Prof Kim Mulholland Kim Mulholland is an Australian paediatrician with considerable experience in the developing world. During the 1980s he managed two refugee health projects in the Sudan while undergoing paediatric and immunology training at the Royal Children’s Hospital in Melbourne. His doctoral thesis was on the clinical and immunological aspects of RSV bronchiolitis in young children. In 1989 he briefly joined the WHO Programme for Control of Acute Respiratory Infections, before joining MRC Gambia.

In Gambia, between 1989 and 1995, he established a program of research into acute respiratory infections that included clinical studies of pneumonia in malnourished children and neonatal infections, treatment trials of antibiotic therapy and oxygen therapy, pharmacokinetic studies and a program of vaccine research focused on Hib vaccine. In 1995 Kim joined WHO Geneva, initially responsible for research to support Integrated Management of Childhood Illness, and later responsible for research into Hib, pneumococcal, and meningococcal vaccines, under the leadership of Professor P-H Lambert. After leaving WHO in 2000, Kim established the Centre for International Child Health at the University of Melbourne. During the same period Kim chaired the Meningitis Management Team for the Government of New Zealand as they employed a novel, vaccine based strategy to deal with a devastating meningococcal B epidemic.

Since 2005 he has been employed by London School of Hygiene and Tropical Medicine, where he has lead the LSHTM component of GAVI’s Hib Initiative project, as well as establishing research activities in Ethiopia and Gambia.
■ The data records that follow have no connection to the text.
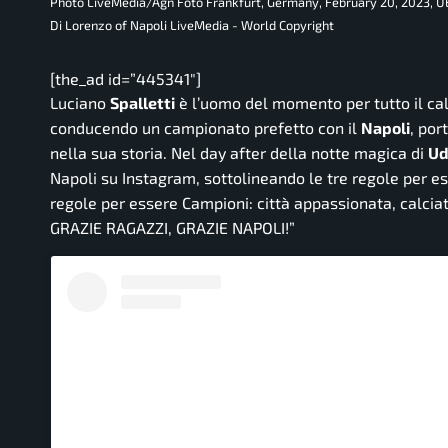
Photo LiveMedia/Agn Foto Frankfurt, Germany, February 20, 2023, 
Di Lorenzo of Napoli LiveMedia - World Copyright
[the_ad id=”445341″]
Luciano
Spalletti
è l’uomo del momento per tutto il calc
conducendo un campionato prefetto con il
Napoli
, por
nella sua storia. Nel day after della notte magica di
Ud
Napoli su
Instagram
, sottolineando le tre regole per e
regole per essere Campioni: città appassionata, calciato
GRAZIE RAGAZZI, GRAZIE NAPOLI!
”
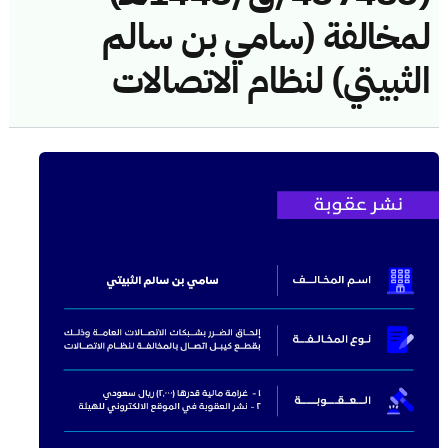
لمخالفة (سامي بن سالم
الثبيتي) لنظام الاتصالات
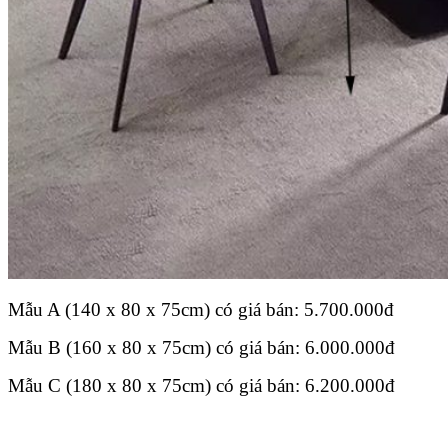
Mẫu A (140 x 80 x 75cm) có giá bán: 5.700.000đ
Mẫu B (160 x 80 x 75cm) có giá bán: 6.000.000đ
Mẫu C (180 x 80 x 75cm) có giá bán: 6.200.000đ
He is currently jointly employed by LSHTM and the Menzies Institute of Health Research in Darwin, Australia. He is a member of Australia’s Indigenous Immunization Reference Group, and the Australian Government’s Pneumococcal Vaccine Advisory Group. He is Senior Advisor to AusAID on child health. In addition, he is a regular advisor to WHO’s Child and Adolescent Health Department and a member of WHO SAGE’s subcommittee on alternative vaccination strategies.